だけどお揃いのキーホルダーなんか買ったところでなあ。俺が死んだ後、朱里はどんな顔でキーホルダーを見ればいいんだ? きっと悲しむに――
「何見てるのー?」
「あ、朱里……」
その時、会計を終えた朱里が姿を現した。俺がキーホルダーの前で逡巡していることに気が付いたようだ。
「いや、その……」
「うん」
「周平が梅宮さんとお揃いのを買いたいんだって」
「ちょっ、洋一!」
慌てて制止した時には――遅かった。朱里は満面の笑みで俺の顔を見てくる。
「えー、そうなのー!?」
「いや、そうと言うか……」
「ほら梅宮さん、周平の気が変わる前に選んじゃいなって!」
「はいっ、そうします!」
言うが早いか、朱里は商品棚を食い入るように見つめていた。洋一の気持ちはありがたい。ありがたいが……そうじゃないんだよ。だけどここまで楽しそうな朱里を前にして、今更買わないとも言い出せないし。
「しまちゃん、どれにする?」
「……これにしようか」
「これって……」
俺はガラス玉のキーホルダーを手に取った。値段の割に綺麗な造形をしていて、照明の光を受けてキラキラと輝いている。何より色が綺麗だ。赤っぽく……いや、朱色と言った方が良いだろう。
「朱里の名前と同じ色だよ。どうかな」
「……うん! これがいい!」
朱里は嬉しそうにキーホルダーを二つ取った。買いたくはなかったけど、どうせ買うなら良い物の方が良いだろう。朱里が喜んでいるなら、これでよしとしようかな。
「俺が二つとも買うよ。待ってて」
「えー、いいよお! 私もお金出すってばー!」
押し問答の末、結局それぞれが自分の分を買うことにした。洋一と近江に待っていてもらい、俺たち二人はレジの方へと向かう。その途中、朱里が話しかけてきた。
「えへへ、しまちゃんありがとう」
「何が?」
「だってさ、今日はわざわざお買い物に付き合ってもらっちゃったし。楽しかったよ」
「そうか。良かった」
本当は二人きりが良かったんだろうに、それでも「楽しかった」と言ってくれるのか。
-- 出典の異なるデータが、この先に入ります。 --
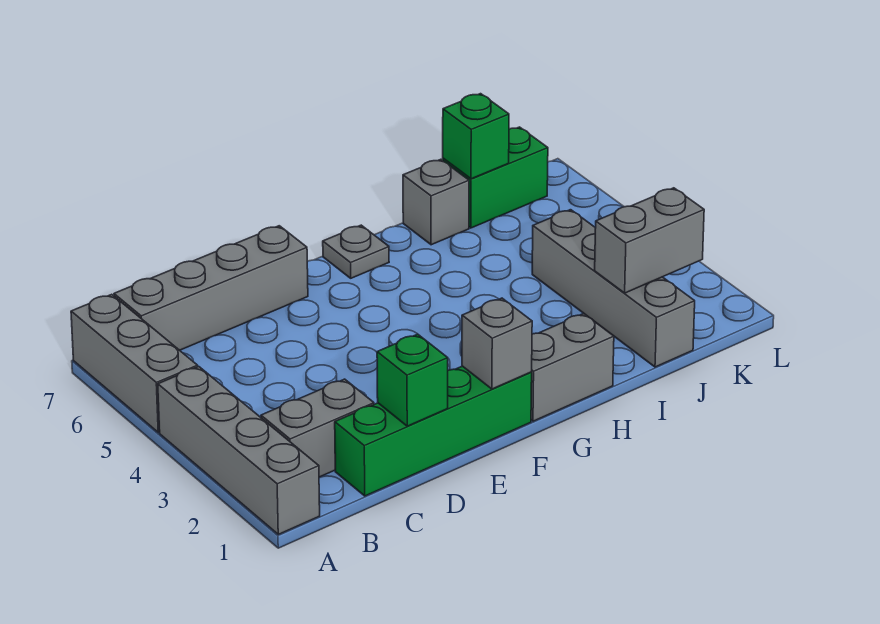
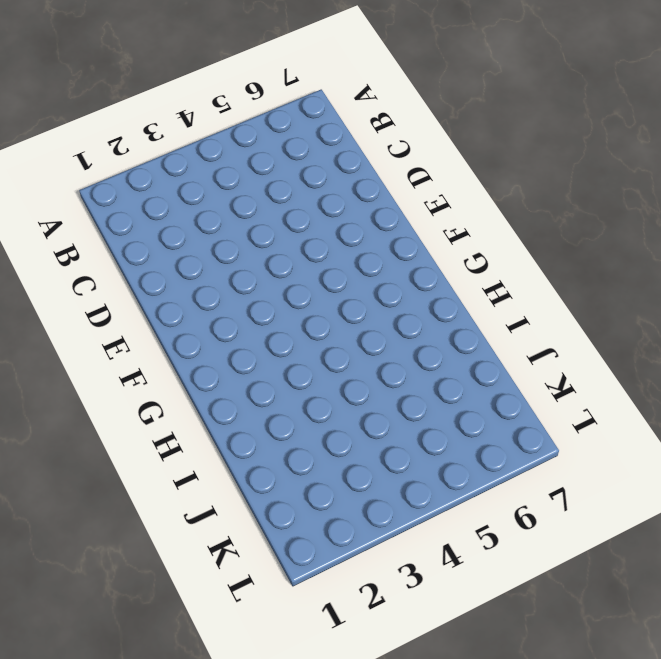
none -> grey brick A1:A4 level 1
none -> grey brick A5:A7 level 1
none -> grey brick B2:C2 level 1

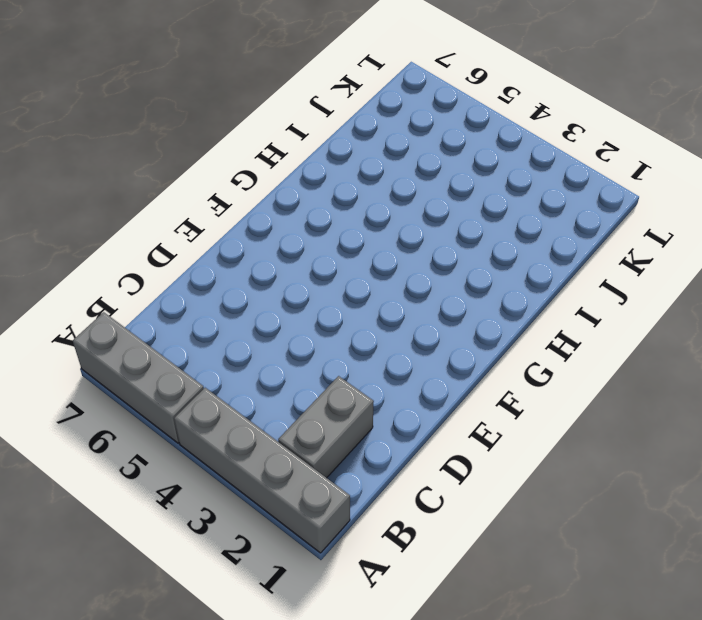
none -> grey brick B7:E7 level 1
none -> green brick C1:F1 level 1
none -> grey brick G1:H1 level 1

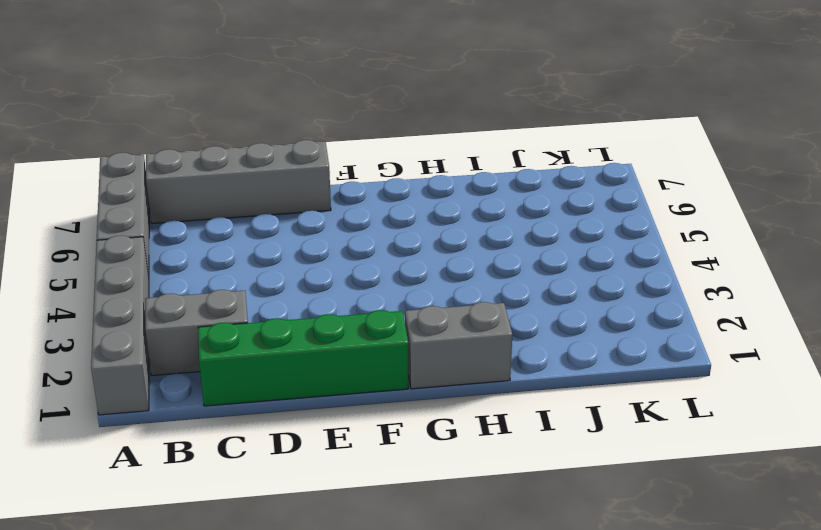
none -> grey plate G7 level 1
none -> grey brick I7 level 1
none -> grey brick J1:J4 level 1

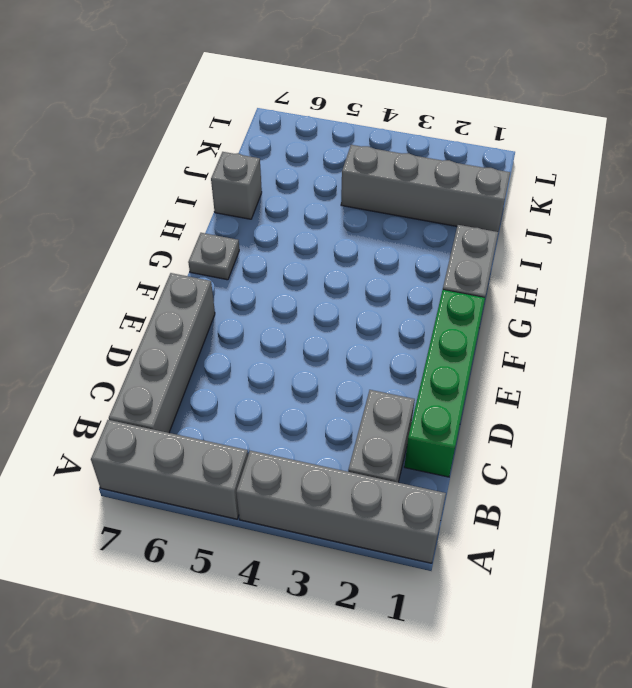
none -> green brick J7:K7 level 1
none -> green brick D1 level 2
none -> grey brick F1 level 2

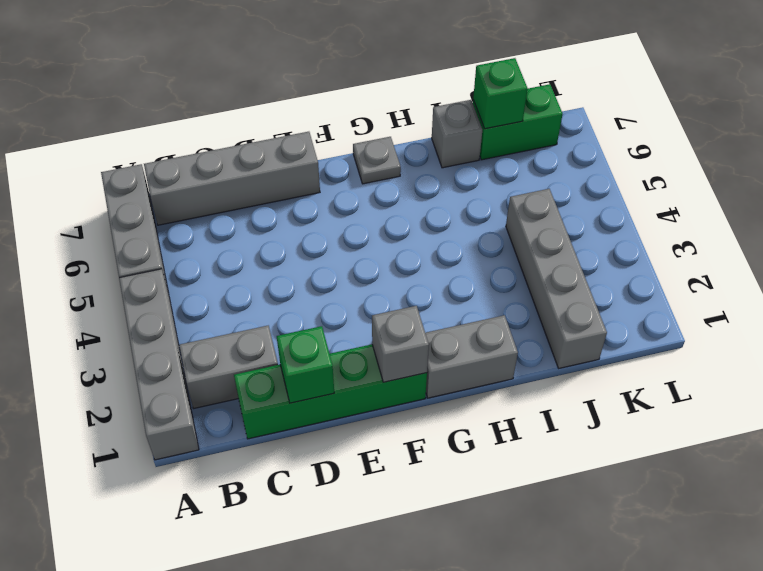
none -> grey brick J2:K2 level 2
どこまで素晴しい幼馴染なんだろう。
「でもね、一つだけお願いがあるの」
「なに?」
横を見ると、朱里は少しだけ顔を赤く染めていた。頬をぽりぽりとかいて照れ臭そうにしている。
「あのね……」
「うん」
「修学旅行が終わったらさ……」
「終わったら?」
「今度は二人で来ようね……!」
恥ずかし気にそっぽを向きつつも――朱里はその言葉をしっかりと口にした。もちろん、と即答するべき。そんなことは分かっている。分かっているのに――言葉を紡ぐことが出来なかった。
「し、しまちゃん?」
返事がないことが不安になったのか、朱里がこちらを向いた。何を言うべきなんだろう。デートのお誘いを断る理由などない。ない。ないはず。ないはずなんだ。なのに言えない。
「お会計でお待ちの方、どうぞ~」
助け船のように、店員が声を掛けてきた。朱里はそれに従ってレジの方へと向かう。今度は二人で来よう。その言葉がどれほど喜ばしく、どれほど悲しいことか。
だって、俺に「今度」というのは――二度と存在しないのだから。
喜怒哀楽、様々な感情を孕んだデートは幕を閉じた。あと少しすれば修学旅行。人生のエンドロールは既に始まろうとしている。途中退出など許されない。最後の時まで、悔いなく走り切ることこそ俺の使命なのだ。
俺の命日まで――あと、十四日。